[PAGE TEXT]
════════

Color: You’ll find a plum hued purple presentation which is neither too dark nor too light, I believe this is what we call ‘medium’. Nice color, though.
Nose: Is that sulfur? Is that pickle juice? I’m pretty sure that smells a bit like fig. Or maybe is that a ficticous jam? Did someone put Charles Shaw in my glass? There weren’t many notable fragrances rising out of this juice which were getting me excited about this wine.
Palate: This is a flabby combination of red and darker fruit, digs, dates and really not much of any spice to entertain or beckon you for another taste. There is a minute level of tannins to dry your palate but that dissipates in a matter of two seconds and you’re left with a cheap wine aftertaste I would best describe as pickle juice’esque with flabby fruit tones.
Bottom Line: Next-Wine-Please!

════════

[SUPPLIED DATA]
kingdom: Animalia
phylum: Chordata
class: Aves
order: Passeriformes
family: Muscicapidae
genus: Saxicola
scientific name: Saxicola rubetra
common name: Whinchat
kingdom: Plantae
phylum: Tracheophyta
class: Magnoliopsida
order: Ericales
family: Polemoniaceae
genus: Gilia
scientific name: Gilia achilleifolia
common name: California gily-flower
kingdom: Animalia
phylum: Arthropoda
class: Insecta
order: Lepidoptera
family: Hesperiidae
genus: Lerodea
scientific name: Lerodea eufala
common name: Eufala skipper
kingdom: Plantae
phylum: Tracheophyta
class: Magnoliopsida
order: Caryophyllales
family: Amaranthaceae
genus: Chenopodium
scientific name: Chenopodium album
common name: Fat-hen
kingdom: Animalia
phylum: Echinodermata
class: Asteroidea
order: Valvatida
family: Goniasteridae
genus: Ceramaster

════════

[WRITTEN TASKS]
a) For each statement, say whether it agrees with the wine review, answering yes or no and quoting the deciding words of the review. (i) The reviewer calls the wine's color medium. (ii) The tannins linger on the palate for a long time. (iii) The palate offers plenty of spice.
b) Output the stretch of the rows from the line that contains "common name: Whinchat" through the end of the rows as a Markdown table with the columns No. and Line, numbering each line and omitting blank lines.

[SOLUTIONS TO EACH TASK]
a)
(i) Yes: "I believe this is what we call ‘medium’"
(ii) No: "that dissipates in a matter of two seconds"
(iii) No: "really not much of any spice"

b)
| No. | Line |
|---|---|
| 1 | common name: Whinchat |
| 2 | kingdom: Plantae |
| 3 | phylum: Tracheophyta |
| 4 | class: Magnoliopsida |
| 5 | order: Ericales |
| 6 | family: Polemoniaceae |
| 7 | genus: Gilia |
| 8 | scientific name: Gilia achilleifolia |
| 9 | common name: California gily-flower |
| 10 | kingdom: Animalia |
| 11 | phylum: Arthropoda |
| 12 | class: Insecta |
| 13 | order: Lepidoptera |
| 14 | family: Hesperiidae |
| 15 | genus: Lerodea |
| 16 | scientific name: Lerodea eufala |
| 17 | common name: Eufala skipper |
| 18 | kingdom: Plantae |
| 19 | phylum: Tracheophyta |
| 20 | class: Magnoliopsida |
| 21 | order: Caryophyllales |
| 22 | family: Amaranthaceae |
| 23 | genus: Chenopodium |
| 24 | scientific name: Chenopodium album |
| 25 | common name: Fat-hen |
| 26 | kingdom: Animalia |
| 27 | phylum: Echinodermata |
| 28 | class: Asteroidea |
| 29 | order: Valvatida |
| 30 | family: Goniasteridae |
| 31 | genus: Ceramaster |